— Source material —
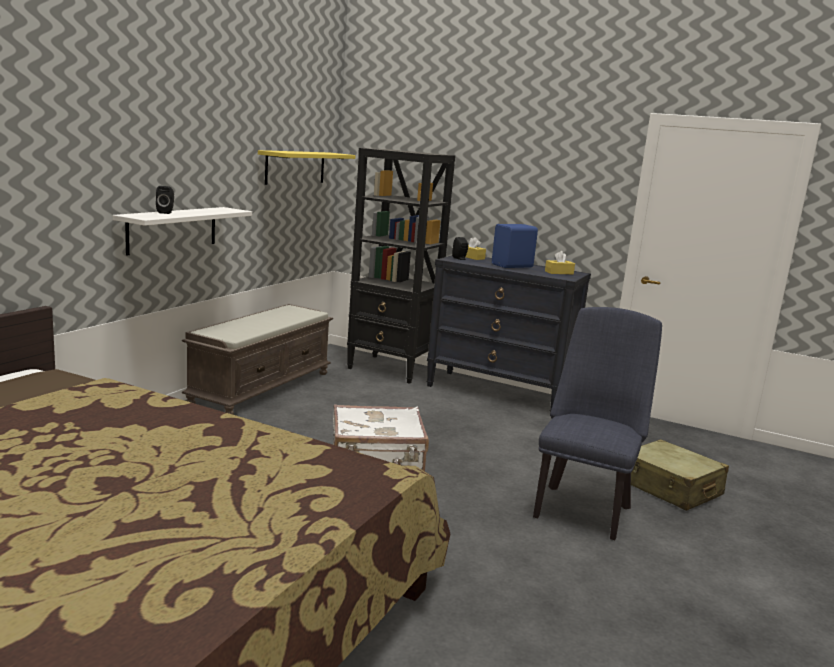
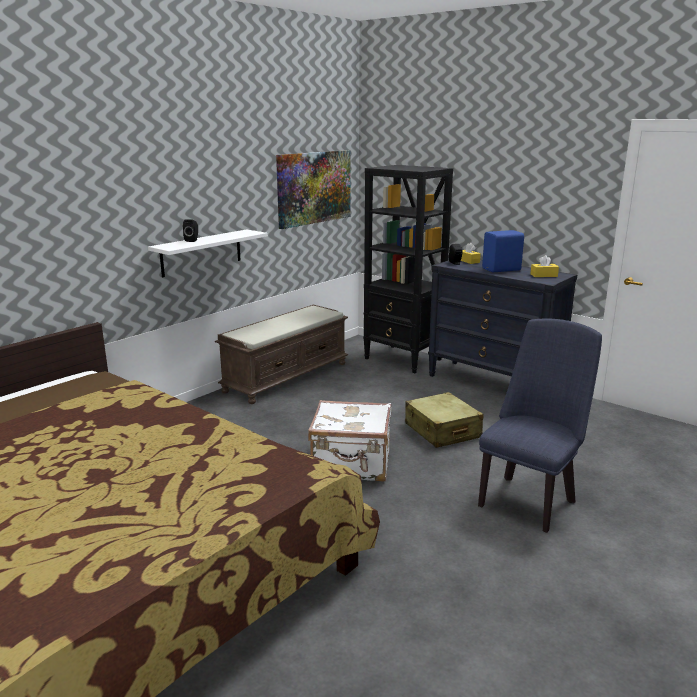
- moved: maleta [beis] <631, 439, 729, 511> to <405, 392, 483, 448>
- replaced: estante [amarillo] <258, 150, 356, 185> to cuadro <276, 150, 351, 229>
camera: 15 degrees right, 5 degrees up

— Assignment —
I'd like the material above repeated exactly, with the pictures omitted.

— The completed task —
- moved: maleta [beis] <631, 439, 729, 511> to <405, 392, 483, 448>
- replaced: estante [amarillo] <258, 150, 356, 185> to cuadro <276, 150, 351, 229>
camera: 15 degrees right, 5 degrees up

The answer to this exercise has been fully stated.